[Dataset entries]
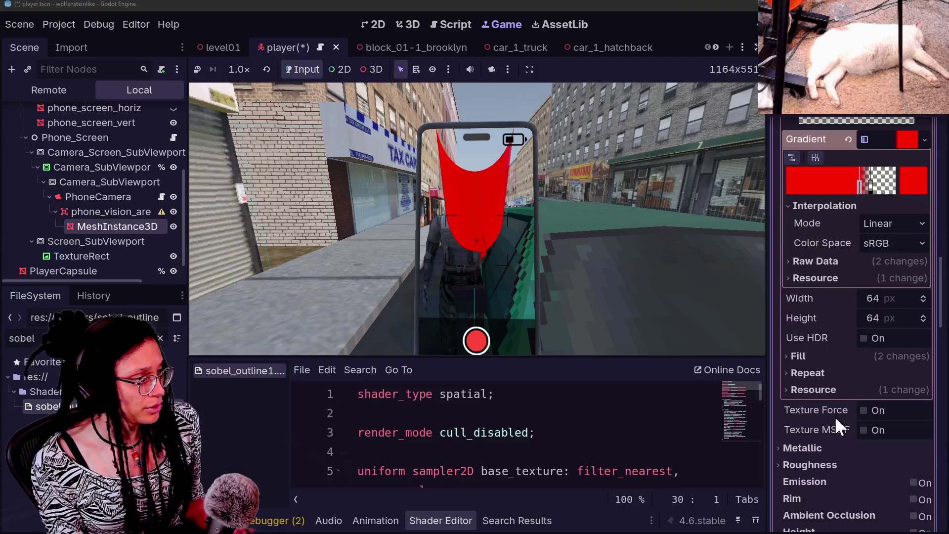
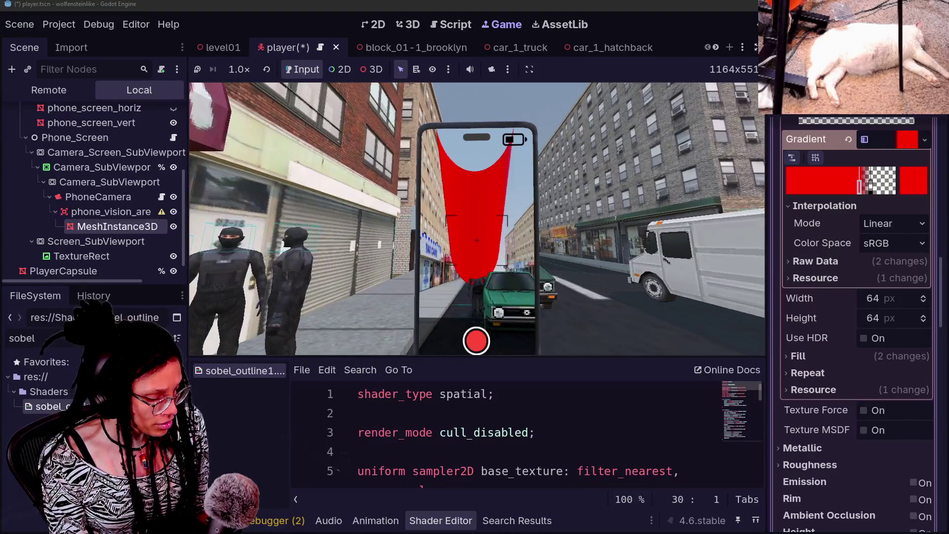
Shorten the red cone beam's height and nudge the phone vision area's vertical position.
scroll(887, 287, up, 10)
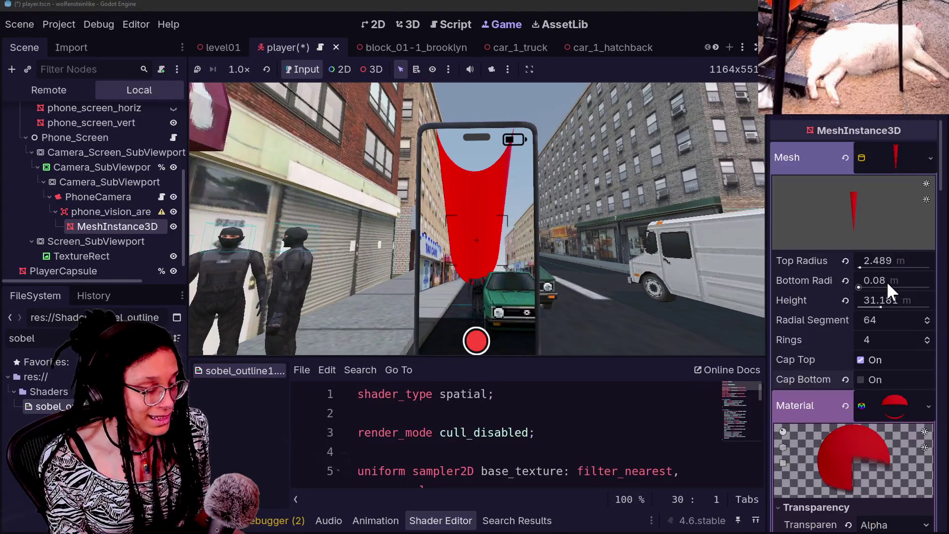
drag(892, 299, 880, 299)
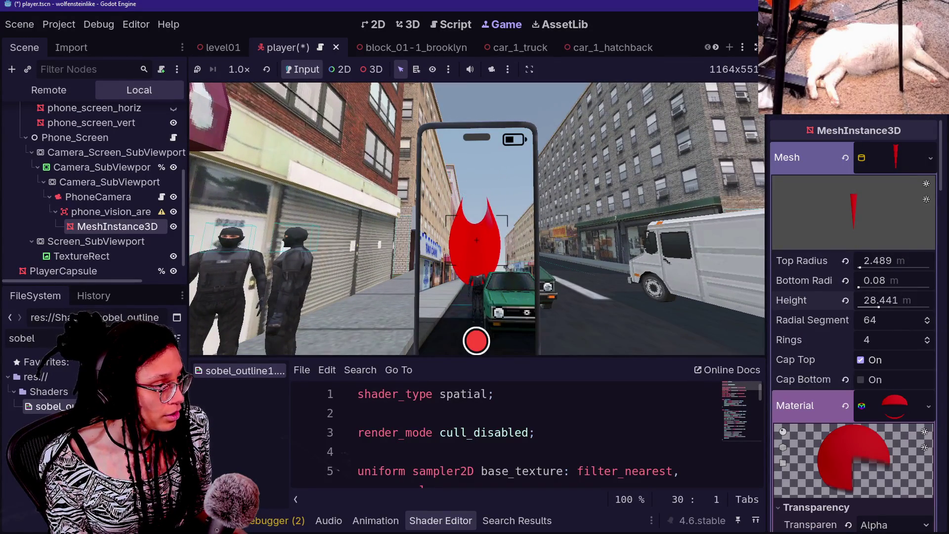
scroll(817, 318, down, 10)
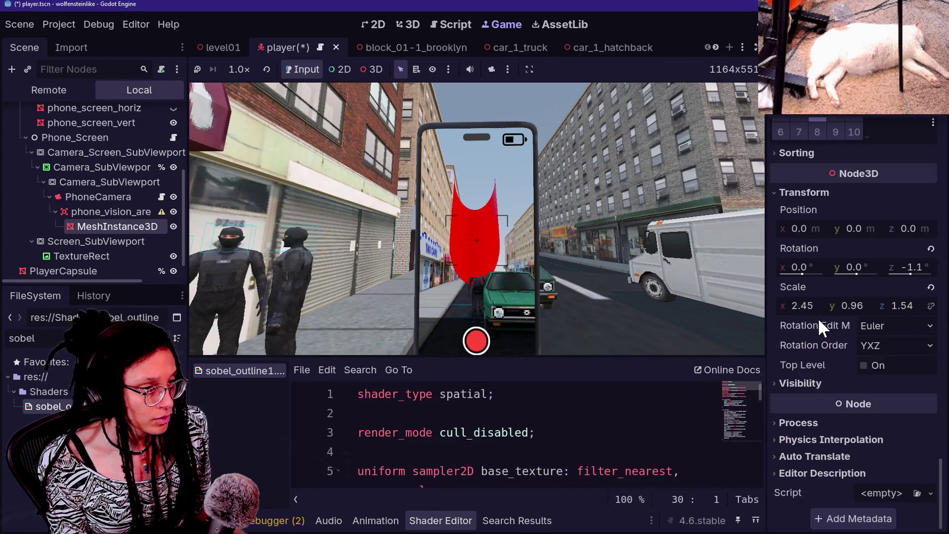
click(130, 211)
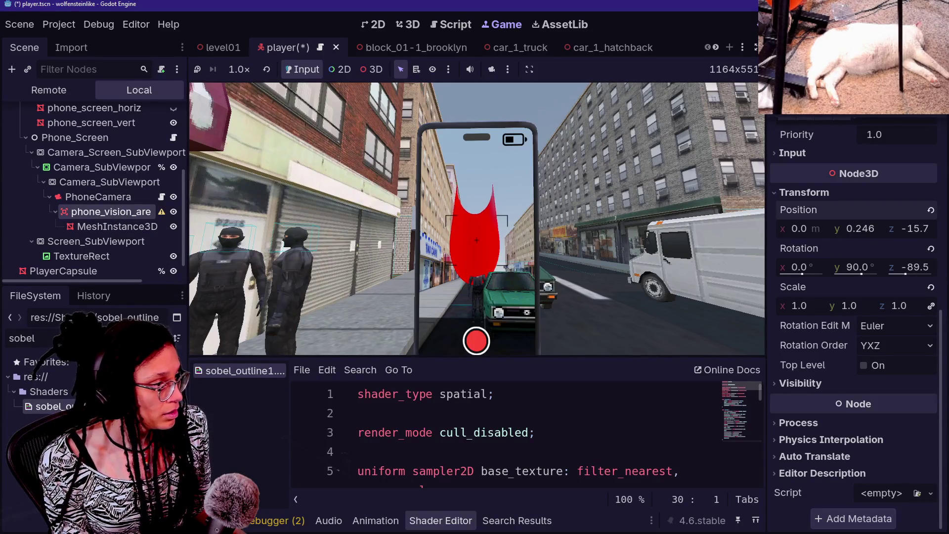
mouse_move(858, 230)
mouse_down()
mouse_move(843, 230)
mouse_move(917, 230)
mouse_up()
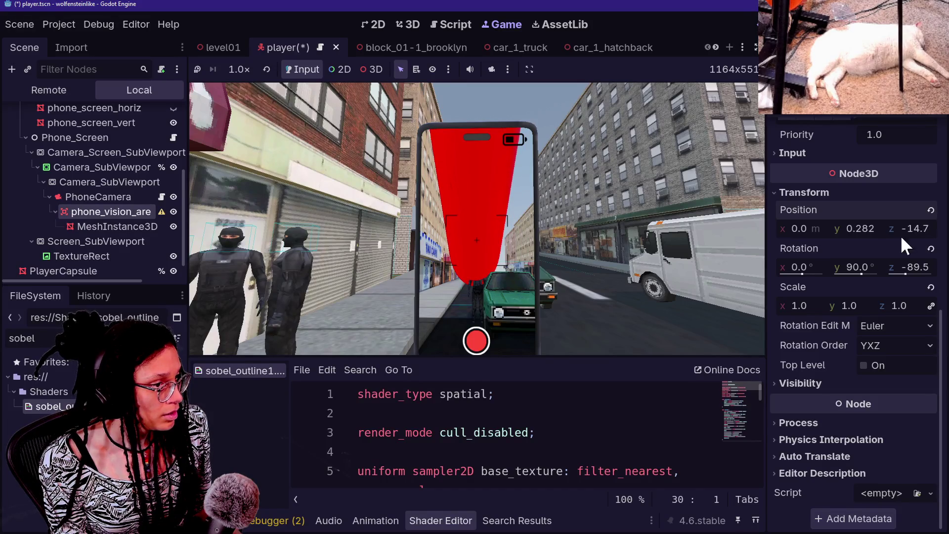
scroll(885, 235, up, 5)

What to produce: When you reach a picture in the records above, pass over it and transcribe the rest exactly.

Response box:
Shorten the red cone beam's height and nudge the phone vision area's vertical position.
scroll(887, 287, up, 10)
drag(892, 299, 880, 299)
scroll(817, 318, down, 10)
click(130, 211)
mouse_move(858, 230)
mouse_down()
mouse_move(843, 230)
mouse_move(917, 230)
mouse_up()
scroll(885, 235, up, 5)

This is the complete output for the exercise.